In this article, we explore how to implement a multi-tenant architecture in a DBT project. This setup ensures data isolation, enhanced security, and granular user access by creating a dedicated data mart folder and separate profiles.yml configuration for each client.

Key Components

  1. Data Mart folder for each Client: Each client has its own data mart folder within the DBT project, enabling organised management of models, tests, and documentation specific to that client.
  2. Separate profiles.yml configuration: Each client will have a dedicated profiles.yml file containing separate database credentials.

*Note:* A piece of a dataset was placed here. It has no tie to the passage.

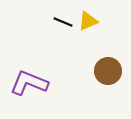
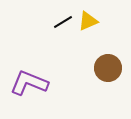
black line: rotated 54 degrees counterclockwise
brown circle: moved 3 px up
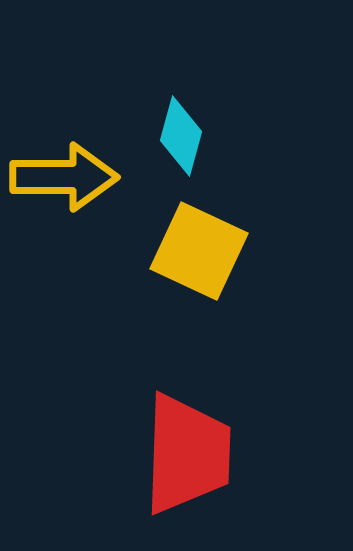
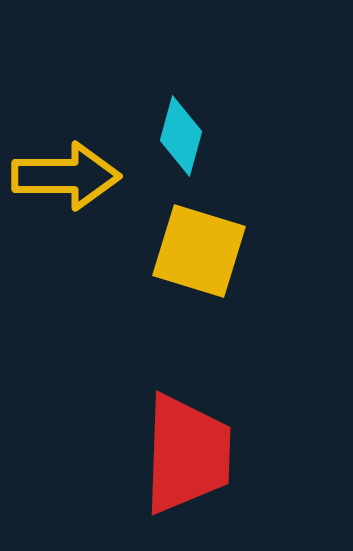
yellow arrow: moved 2 px right, 1 px up
yellow square: rotated 8 degrees counterclockwise
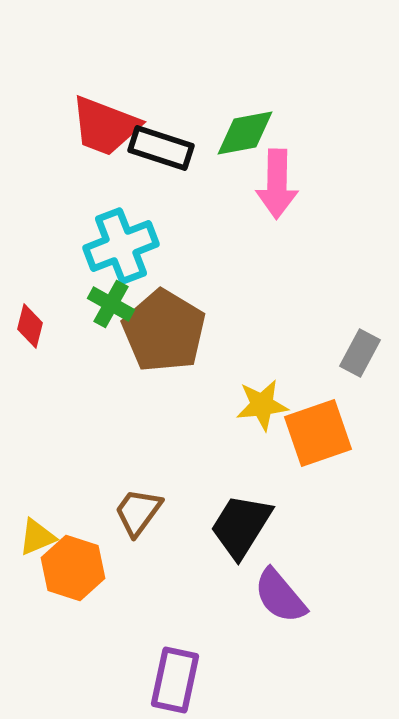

This ensures that each client’s data is isolated and secure, with access restricted to authorised users only.

profiles.yml template

client1:
  outputs:
    dev:
      dbname: <client1_db>
      host: <client1_db_server_host>
      user: <client1_db_username>
      pass: <password>
      port: 5432
      schema: <datamart_destination_schema>
      threads: 1
      type: postgres

  target: dev

Folder Structure

The project should be organised as follows:

  • client1/ and client2/: Separate folders for each client containing their specific models, tests, and documentation.
  • profiles.yml: Each client folder contains a profiles.yml file with database credentials specific to that client.
  • shared/: Contains shared resources like macros and seeds that can be used across different client projects.

Build Models for a client

To build models for a specific client, use the following command:

dbt run --project-dir <PROJECT_PATH>/client1 --profiles-dir <PROJECT_PATH>/client1        

Test Models for a client

To test models for a specific client, use the following command:

dbt test --project-dir <PROJECT_PATH>/client2 --profiles-dir <PROJECT_PATH>/client2        

Orchestration with Prefect or Airflow

Orchestrating DBT with tools like Prefect or Airflow allows for parallel and scheduled transformations across multiple clients, improving scalability and efficiency.

Benefits of this approach

  • Data Isolation: Each client’s data is kept in separate databases.
  • Security: Dedicated profiles.yml with unique credentials per client enhances security.
  • Granular Access: Control who can access and modify data on a per-client basis.
  • Scalability: Easily add new clients without disrupting existing setups.

Conclusion

This multi-tenant approach in DBT simplifies managing data transformations for multiple clients. It ensures data isolation, enhances security, and provides a scalable solution for organisations handling diverse client datasets.